-- Provided records follows --

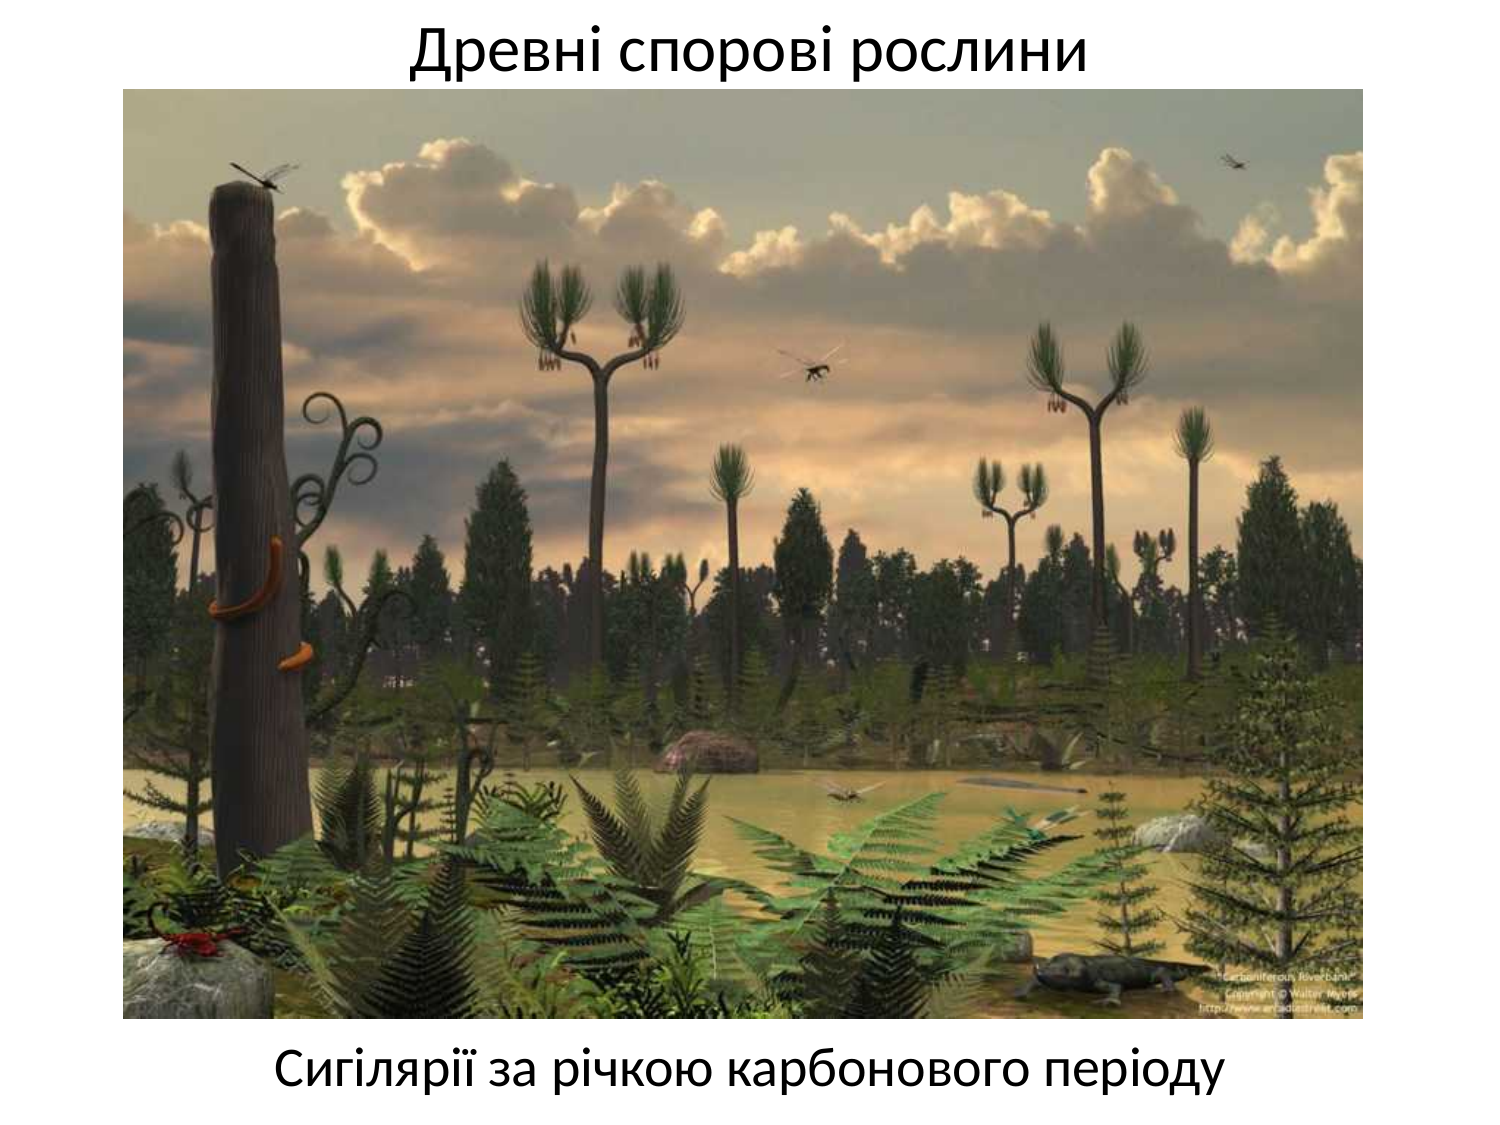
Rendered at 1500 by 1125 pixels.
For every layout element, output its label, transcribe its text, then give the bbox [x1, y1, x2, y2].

picture [123, 89, 1363, 1019]
title Древні спорові рослини [75, 0, 1425, 90]
list Сигілярії за річкою карбонового періоду [75, 1023, 1425, 1106]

-- Provided records concluded --

Start at the line containing "For every layout" and transcribe through the end of the entries. Please keep both ends and add nothing.

Answer area
For every layout element, output its label, transcribe its text, then give the bbox [x1, y1, x2, y2].

picture [123, 89, 1363, 1019]
title Древні спорові рослини [75, 0, 1425, 90]
list Сигілярії за річкою карбонового періоду [75, 1023, 1425, 1106]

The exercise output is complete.